# This needs a title

## Highest priority:

- Continue to refine the 'barbs' example, which broke some new ground.
- Implement the continuous parametric transformations from 2020-05-07
  in my notes.  This will require some new abstractions.
- Try some non-deterministic examples.
- Get identical or near-identical meshes to `ramhorn_branch` from
  Python.  (Should just be a matter of tweaking parameters.)
- Look at performance.
  - Start at `to_mesh_iter()`. The cost of small appends/connects
    seems to be killing performance.
  - `connect()` is a big performance hot-spot: 85% of total time in
    one test, around 51% in `extend()`, 33% in `clone()`. It seems
    like I should be able to share geometry with the `Rc` (like noted
    above), defer copying until actually needed, and pre-allocate the
    vector to its size (which should be easy to compute).
- See `automata_scratch/examples.py` and implement some of the tougher
  examples.
  - `twisty_torus`, `spiral_nested_2`, & `spiral_nested_3` are all
    that remain.  To do them, I need to compose transformations (not
    in the matrix sense), but I also probably need to produce
    RuleEvals which always have `xf` of identity transformation since
    the Python code does not 'inherit' transforms unless I tell it to.

## Important but less critical:

- Elegance & succinctness:
  - Clean up `ramhorn_branch` because it's ugly.
  - What patterns can I factor out?  I do some things regularly, like:
    the clockwise boundaries, the zigzag connections.
  - Declarative macro to shorten this `Tag::Parent`, `Tag::Body`
    nonsense - and perhaps force to groups of 3?  Does this have any
    value, though, over just making helper functions like `p(...)` and
    `b(...)`?
  - I'm near certain a declarative macros can simplify some bigger
    things like my patterns with closures (e.g. the Y combinator like
    method for recursive calls).
- Docs on modules
- Compute global scale factor, and perhaps pass it to a rule (to
  eventually be used for, perhaps, adaptive subdivision).  Note that
  one can find the scale factors by taking the length of the first 3
  columns of the transform matrix (supposedly).
- swept-isocontour stuff from
  `/mnt/dev/graphics_misc/isosurfaces_2018_2019/spiral*.py`.  This
  will probably require that I figure out parametric curves
- Make an example that is more discrete-automata, less
  approximation-of-space-curve.

- Catch-alls:
  - Grep for all TODOs in code, really.
  - Look at everything in `README.md` in `automata_scratch`.

## If I'm bored:

- Fix links in tri_mesh docs that use relative paths & do a PR?
- Look in https://www.nalgebra.org/quick_reference/# for "pour
  obtain".  Can I fix this somehow?  Looks like a French-ism that made
  its way in.
- Multithread!  This looks very task-parallel anywhere that I branch.
- Would being able to name a rule node (perhaps conditionally under
  some compile-time flag) help for debugging?
- Use an actual logging framework.
- Take a square.  Wrap it around to a torus. Now add a twist (about
  the axis that is normal to the square). This is simple, but it looks
  pretty cool.
- How can I take tangled things like the cinquefoil and produce more
  'iterative' versions that still weave around?

## Research Areas

- When I have an iterated transform, that is basically transforming by
  M, MM=M^2, MMM=M^3, ..., and it seems to me that I should be able to
  compute its eigendecomposition and use this to compute fractional
  powers of the matrix.  Couldn't I then determine the continuous
  function I'm approximating by taking the `d/di (M^i)V` - i.e. the
  partial derivative of the result of transforming a vector `V` with
  `M^i`?  (See also:
  https://en.wikipedia.org/wiki/Eigendecomposition_of_a_matrix#Functional_calculus
  and my 2020-04-20 paper notes.  My 2020-04-24 org notes have some
  things too - this relates to dynamical systems and eigenvalues.)
  Later note: I have a feeling I was dead wrong about a bunch of this.
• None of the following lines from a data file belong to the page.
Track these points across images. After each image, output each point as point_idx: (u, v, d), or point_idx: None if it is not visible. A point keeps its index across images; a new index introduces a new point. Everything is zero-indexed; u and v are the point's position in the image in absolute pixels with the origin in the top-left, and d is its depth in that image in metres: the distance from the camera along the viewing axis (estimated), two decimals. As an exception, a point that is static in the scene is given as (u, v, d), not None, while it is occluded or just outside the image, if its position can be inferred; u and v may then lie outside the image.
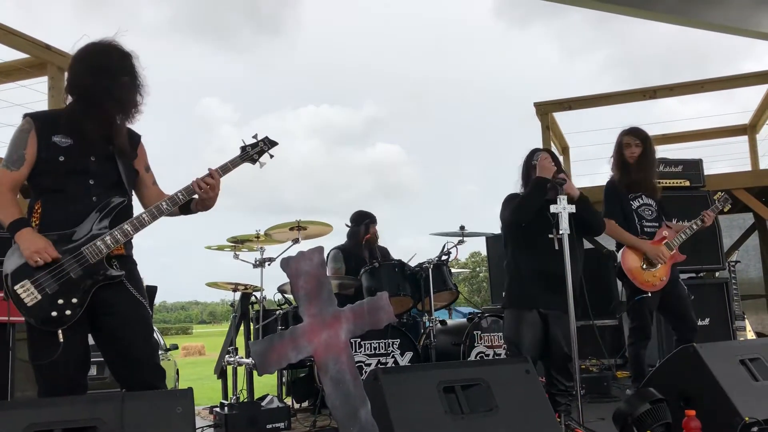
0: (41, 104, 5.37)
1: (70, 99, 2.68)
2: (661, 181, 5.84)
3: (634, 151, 4.42)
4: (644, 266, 4.30)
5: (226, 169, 2.82)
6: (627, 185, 4.43)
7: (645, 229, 4.38)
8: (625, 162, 4.44)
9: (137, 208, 2.79)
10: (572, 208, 3.72)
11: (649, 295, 4.27)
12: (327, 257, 5.63)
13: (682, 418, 2.97)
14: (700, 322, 5.63)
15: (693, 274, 5.99)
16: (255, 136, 2.92)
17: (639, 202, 4.44)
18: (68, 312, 2.45)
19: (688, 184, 6.11)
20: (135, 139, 2.81)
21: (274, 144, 2.95)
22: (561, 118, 8.02)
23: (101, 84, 2.59)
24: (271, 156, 2.95)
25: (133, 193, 2.82)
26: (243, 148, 2.89)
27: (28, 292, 2.42)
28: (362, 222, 5.59)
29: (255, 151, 2.89)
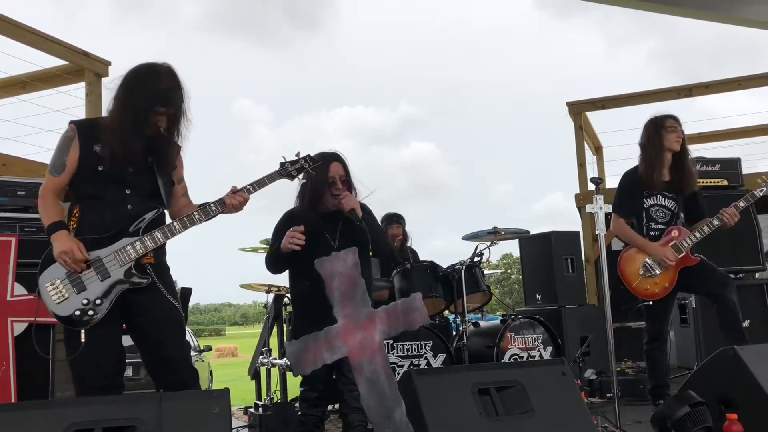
0: (79, 110, 5.49)
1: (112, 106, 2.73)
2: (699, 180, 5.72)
3: (680, 138, 3.93)
4: (642, 272, 3.88)
5: (261, 183, 2.85)
6: (648, 181, 3.94)
7: (651, 232, 3.94)
8: (665, 148, 3.91)
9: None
10: (608, 208, 3.69)
11: (651, 303, 3.88)
12: None
13: (722, 422, 2.91)
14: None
15: (732, 275, 5.87)
16: (297, 154, 2.94)
17: (652, 200, 3.96)
18: (91, 312, 2.53)
19: (725, 183, 5.99)
20: (176, 149, 2.85)
21: (316, 162, 2.99)
22: (595, 117, 7.94)
23: (141, 105, 2.64)
24: (313, 174, 3.02)
25: None
26: (282, 164, 2.91)
27: (56, 291, 2.53)
28: (389, 224, 5.65)
29: (294, 167, 2.92)
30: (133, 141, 2.63)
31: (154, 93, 2.64)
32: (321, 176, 3.33)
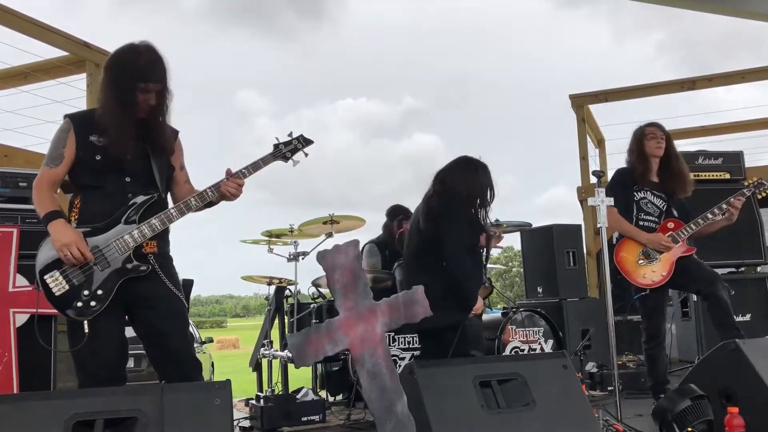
0: (80, 101, 5.47)
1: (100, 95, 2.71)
2: (699, 174, 5.71)
3: (661, 144, 4.06)
4: (640, 260, 3.94)
5: (256, 167, 2.83)
6: (637, 178, 4.08)
7: (640, 222, 4.04)
8: (647, 154, 4.07)
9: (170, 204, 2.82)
10: (610, 201, 3.69)
11: (648, 292, 3.91)
12: (362, 251, 5.62)
13: (724, 416, 2.91)
14: (741, 318, 5.51)
15: (733, 269, 5.86)
16: (290, 134, 2.93)
17: (642, 195, 4.09)
18: (93, 303, 2.52)
19: (728, 176, 5.98)
20: (172, 134, 2.83)
21: (309, 142, 2.95)
22: (598, 110, 7.92)
23: (125, 86, 2.61)
24: (306, 154, 2.95)
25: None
26: (276, 146, 2.89)
27: (56, 282, 2.52)
28: (395, 217, 5.57)
29: (288, 149, 2.90)
30: (126, 125, 2.61)
31: (135, 70, 2.61)
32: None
## Reflections & Quick Notes

- My old Python version composed rules in the opposite order and I
  think this made things more complicated.  I didn't realize that I
  did it differently in this code, but it became much easier -
  particularly, more "inner" transformations are much easier to write
  because all that matters is that they work properly in the
  coordinate space they inherit.
- Generalizing to space curves moves this away from the "discrete
  automata" roots, but it still ends up needing the machinery I made
  for discrete automata.
- If you *pre* multiply a transformation: you are transforming the
  entire global space.  If you *post* multiply: you are transforming
  the current local space.